__WORK ITEM__: Could you copy the data below line for line, without the pictures?

__RECORDS FOR THIS EXERCISE__:
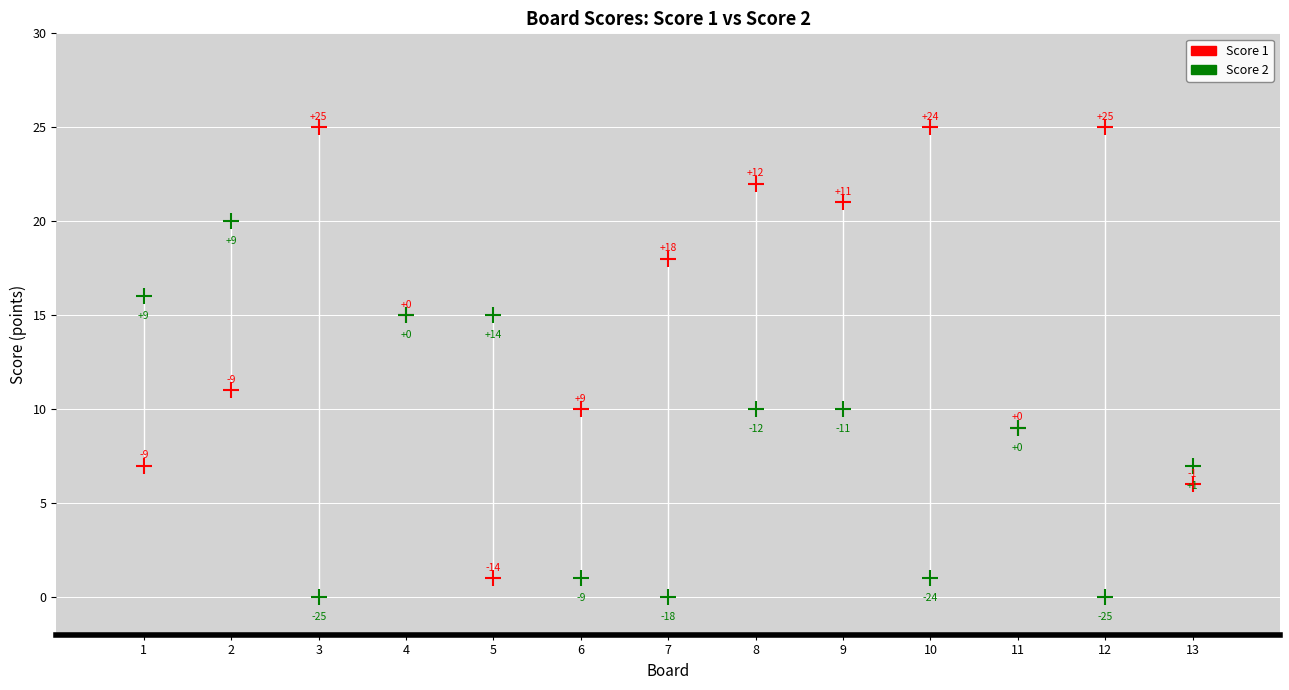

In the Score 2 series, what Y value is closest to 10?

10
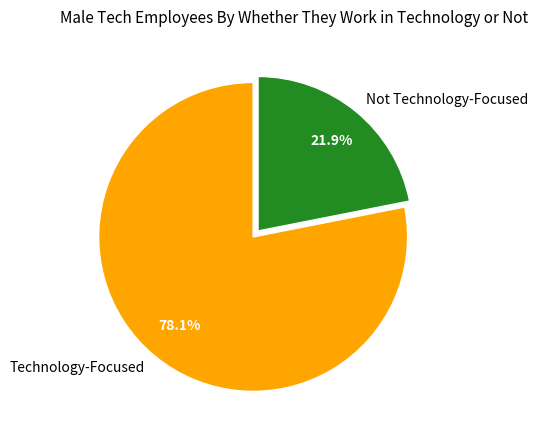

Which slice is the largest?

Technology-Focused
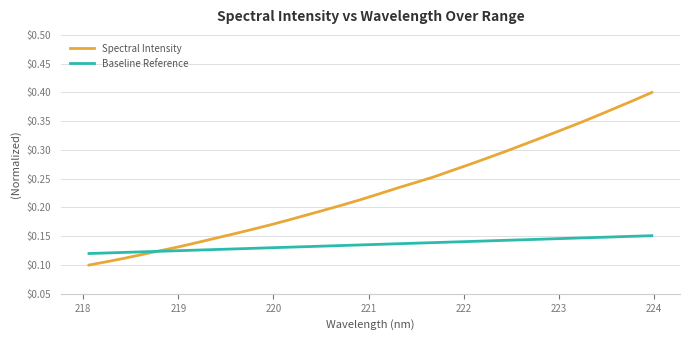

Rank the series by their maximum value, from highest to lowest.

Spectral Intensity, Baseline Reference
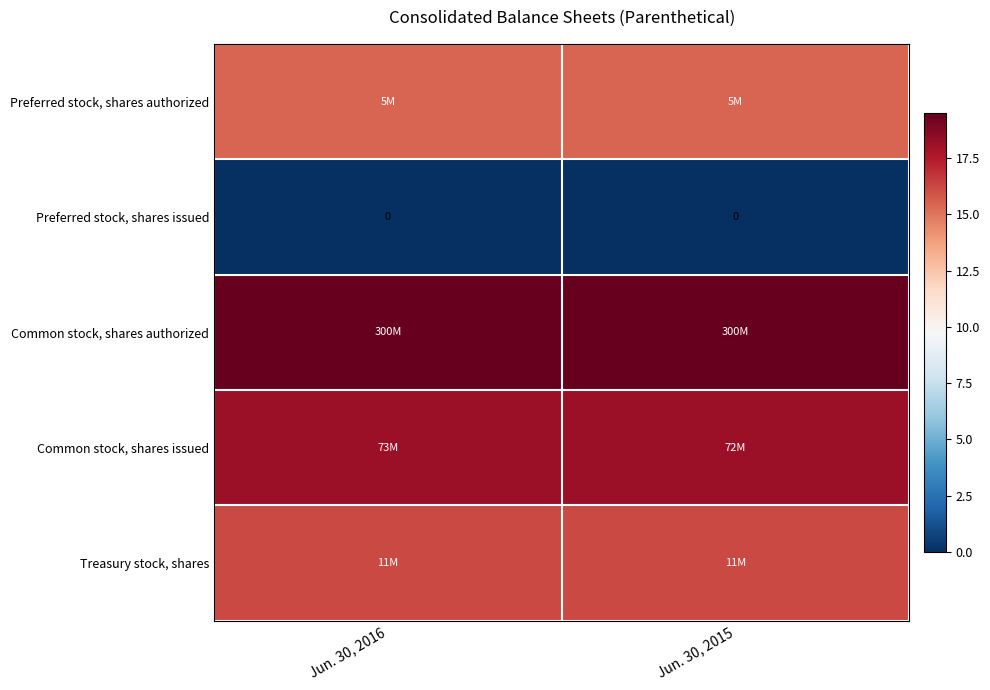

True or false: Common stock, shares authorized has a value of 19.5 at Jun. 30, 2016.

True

__RESPONSE TO THE TASK__:
In the Score 2 series, what Y value is closest to 10?

10

Which slice is the largest?

Technology-Focused

Rank the series by their maximum value, from highest to lowest.

Spectral Intensity, Baseline Reference

True or false: Common stock, shares authorized has a value of 19.5 at Jun. 30, 2016.

True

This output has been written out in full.